Design/methodology/approach
– Scores were calculated from the ratings of 17 self-trained novices who rated 96 matched pairs of print advertisements for adherence to evidence-based persuasion principles. Predictions from traditional methods – 10,809 unaided judgments from novices and 2,764 judgments from people with some expertise in advertising and 288 copy-testing predictions – provided benchmarks.
Findings
– A higher adherence-to-principles-score correctly predicted the more effective advertisement for 75 per cent of the pairs. Copy testing was correct for 59 per cent, and expert judgment was correct for 55 per cent. Guessing would provide 50 per cent accurate predictions. Combining judgmental predictions led to substantial improvements in accuracy.
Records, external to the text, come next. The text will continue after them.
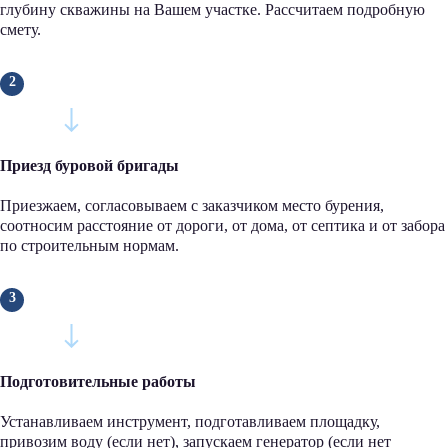
глубину скважины на Вашем участке. Рассчитаем подробную
смету.
Приезд буровой бригады
Приезжаем, согласовываем с заказчиком место бурения,
соотносим расстояние от дороги, от дома, от септика и от забора
по строительным нормам.
Подготовительные работы
Устанавливаем инструмент, подготавливаем площадку,
привозим воду (если нет), запускаем генератор (если нет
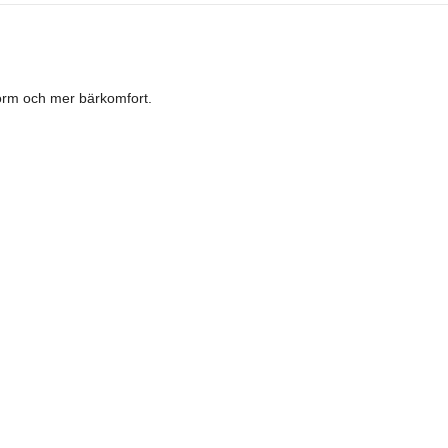
form och mer bärkomfort.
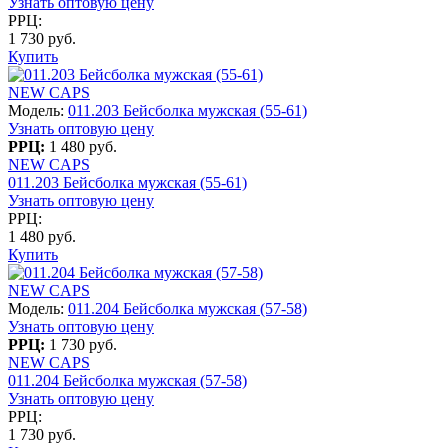
Узнать оптовую цену
РРЦ:
1 730 руб.
Купить
NEW CAPS
Модель:
011.203 Бейсболка мужская (55-61)
Узнать оптовую цену
РРЦ:
1 480 руб.
NEW CAPS
011.203 Бейсболка мужская (55-61)
Узнать оптовую цену
РРЦ:
1 480 руб.
Купить
NEW CAPS
Модель:
011.204 Бейсболка мужская (57-58)
Узнать оптовую цену
РРЦ:
1 730 руб.
NEW CAPS
011.204 Бейсболка мужская (57-58)
Узнать оптовую цену
РРЦ:
1 730 руб.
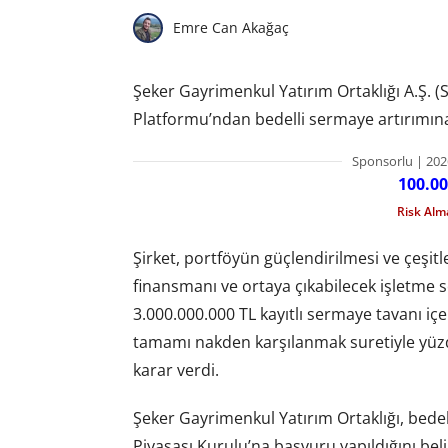
Emre Can Akağaç
Şeker Gayrimenkul Yatırım Ortaklığı A.Ş.
Platformu’ndan bedelli sermaye artırımına 
Sponsorlu | 202
100.00
Risk Al
Şirket, portföyün güçlendirilmesi ve çeşitl
finansmanı ve ortaya çıkabilecek işletme 
3.000.000.000 TL kayıtlı sermaye tavanı iç
tamamı nakden karşılanmak suretiyle yüzde
karar verdi.
Şeker Gayrimenkul Yatırım Ortaklığı, bed
Piyasası Kurulu’na başvuru yapıldığını belir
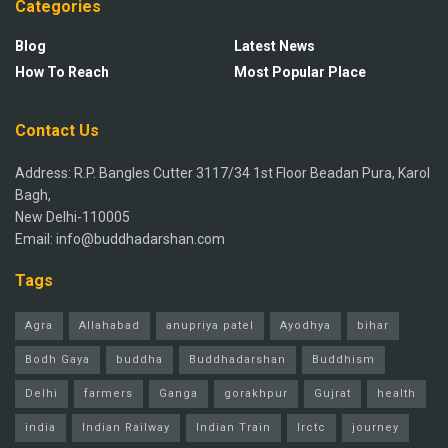
Categories
Blog
Latest News
How To Reach
Most Popular Place
Contact Us
Address: R.P. Bangles Cutter 3117/34 1st Floor Beadan Pura, Karol
Bagh,
New Delhi-110005
Email: info@buddhadarshan.com
Tags
Agra
Allahabad
anupriya patel
Ayodhya
bihar
Bodh Gaya
buddha
Buddhadarshan
Buddhism
Delhi
farmers
Ganga
gorakhpur
Gujrat
health
india
Indian Railway
Indian Train
Irctc
journey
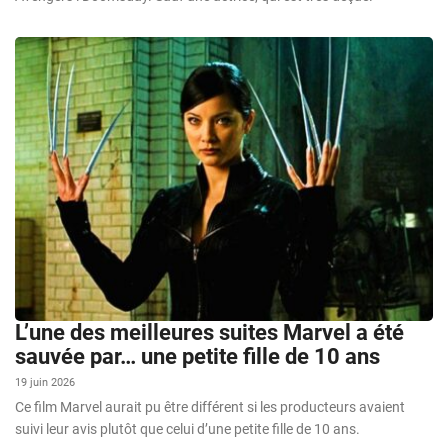
L’une des meilleures suites Marvel a été
sauvée par… une petite fille de 10 ans
19 juin 2026
Ce film Marvel aurait pu être différent si les producteurs avaient
suivi leur avis plutôt que celui d’une petite fille de 10 ans.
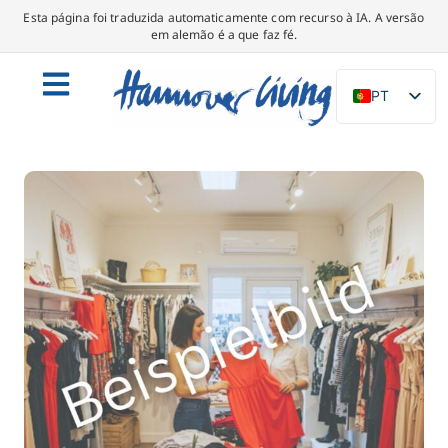
Esta página foi traduzida automaticamente com recurso à IA. A versão
em alemão é a que faz fé.
PT
DE
EN
NL
PL
ES
IT
DA
SV
FR
TR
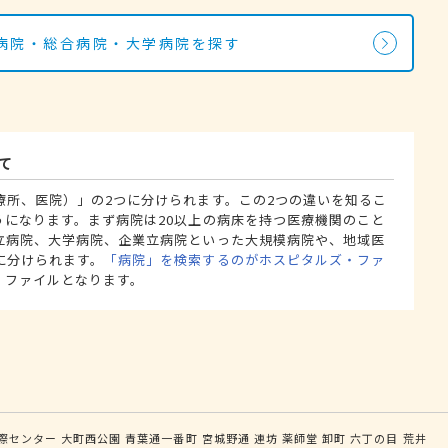
病院・総合病院・大学病院を探す
て
療所、医院）」の2つに分けられます。この2つの違いを知るこ
うになります。まず病院は20以上の病床を持つ医療機関のこと
立病院、大学病院、企業立病院といった大規模病院や、地域医
に分けられます。
「病院」を検索するのがホスピタルズ・ファ
・ファイルとなります。
際センター
大町西公園
青葉通一番町
宮城野通
連坊
薬師堂
卸町
六丁の目
荒井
Research limitations/implications
– Advertisements for high-involvement utilitarian products were tested on the assumption that persuasion principles would be more effective for such products. The measure of effectiveness that was available –day-after-recall – is a proxy for persuasion or behavioral measures.
Practical/implications
– Pretesting advertisements by assessing adherence to evidence-based persuasion principles in a structured way helps in deciding which advertisements would be best to run. That procedure also identifies how to make an advertisement more effective.
Originality/value
– This is the first study in marketing, and in advertising specifically, to test the predictive validity of evidence-based principles. In addition, the study provides the first test of the predictive validity of the index method for a marketing problem.